Wszyscy wyszliśmy posłusznie z klasy, kiedy zadzwonił dzwonek na przerwę. Nadal źle się czułam, że Kim nie chce ze mną rozmawiać.
- To jak wam się udał Sylwester? - zaśmiał się Kyle patrząc na mnie znacząco.
- O czymś nie wiem? - wtrąciła się Tay.
- Justin! - szturchnęłam chłopaka, który był nieobecny, a mianowicie...całkowicie był pochłonięty moim odkrytym dekoltem. Cholera! Chyba zacznę nosić golfy do szkoły. 
- No! Super było! - uśmiechnął się szatyn. - Miałem najlepszy sylwestrowy se...- nie dałam mu dokończyć kiedy zatkałam mu usta dłonią.
- Justin chciał powiedzieć, że miał udany sylwester - uśmiechnęłam się sztucznie.
- Co robisz? - warknął brązowooki.
- Co ty! robisz kretynie - syknęłam.
Kim ma chyba zamiar całkowicie się od nas odizolować. Znalazła sobie nowe przyjaciółki.
- Przejdzie jej - szepnął Justin.
Lekko się uśmiechnęłam i wszyscy ruszyliśmy pod sale gimnastyczną. Razem z dziewczynami poszłyśmy do szatni.

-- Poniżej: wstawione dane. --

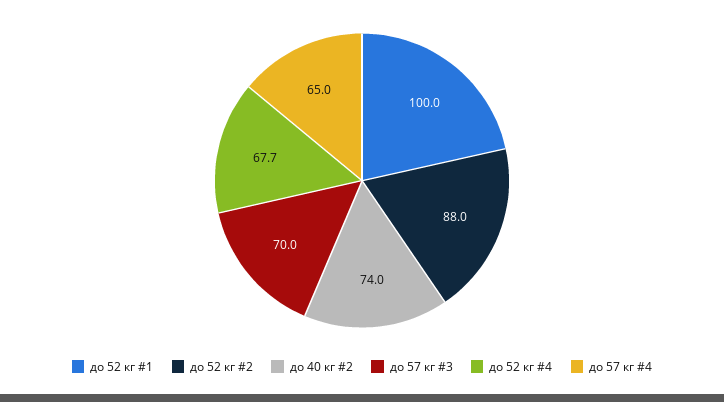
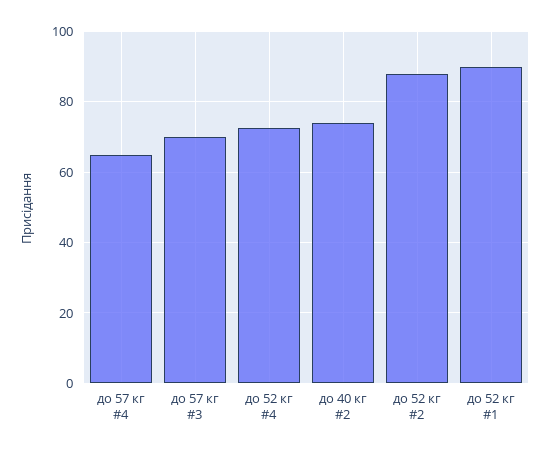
до 52 кг #1: 100 -> 90
до 52 кг #4: 67.7 -> 72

- Kim? Możemy porozmawiać? - zagadnęłam dziewczynę.
- Nie mamy oczy - rzuciła oschle dziewczyna i zaczęła się przebierać.
- Przejdzie jej - powiedziała Tay, kładąc rękę na moim ramieniu.
Oby jej przeszło.
W szatni powoli robiło się pusto, aż zostałam tylko ja. A dlaczego? Bo za Chiny nie mogłam znaleźć bluzki na w-f. Musiałam więc ćwiczyć w tej co jestem. Włożyłam dresy, zawiązałam buty i wyszłam. Szybko wbiegłam na sale.

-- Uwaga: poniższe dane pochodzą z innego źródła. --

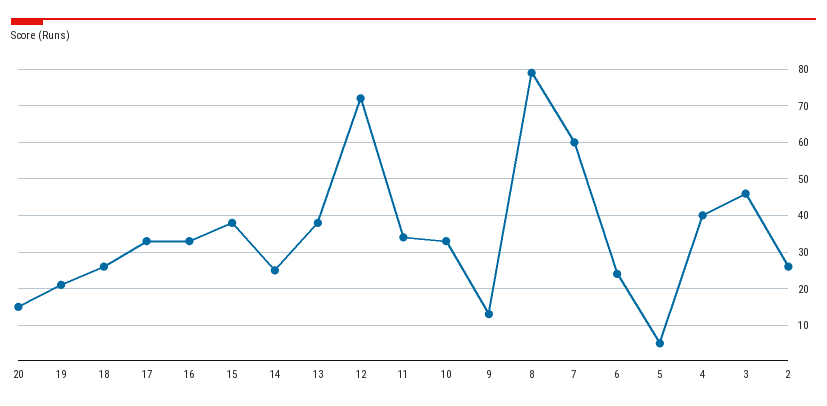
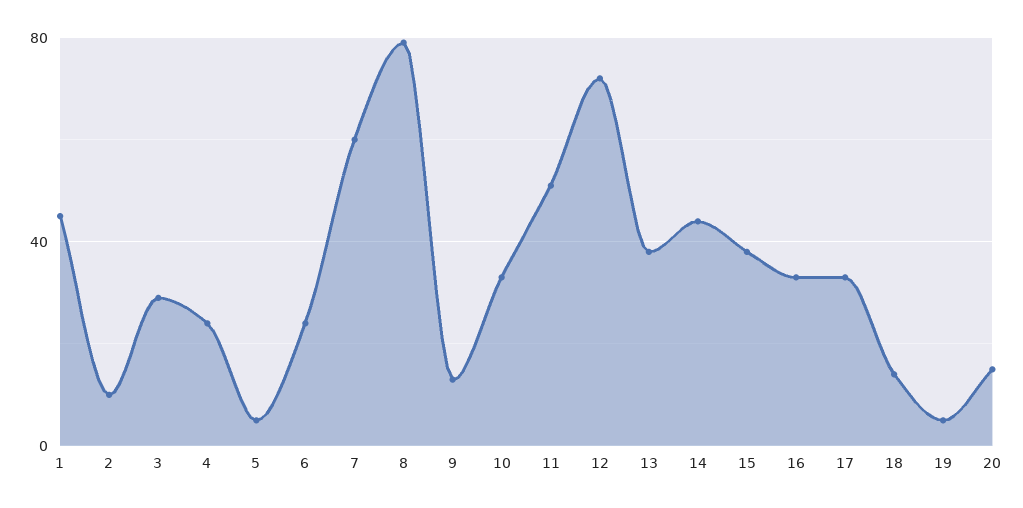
19: 20 -> 5
18: 25 -> 15
14: 25 -> 45
11: 35 -> 50
4: 40 -> 25
3: 45 -> 30
2: 25 -> 10
1: none -> 45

- No proszę! Pani Watson postanowiła nas zaszczycić swoją obecnością! - krzyknęła z końca sali trenerka.
Przewróciłam oczami i wolnym krokiem kierowałam się do kobiety i reszty dziewczyn. Nagle dostałam piłką do kosza w głową, aż padłam płasko na podłogę. Kto inny mógłby mnie trafić piłką jak nie Justin.
- Boże Lola, żyjesz? - nachylił się nade mną szatyn.
- Ty idioto skończony.
- Dziewczyna bredzi, musiała mocno oberwać. - krzyknął Justin do trenerki, która szła w naszą stronę.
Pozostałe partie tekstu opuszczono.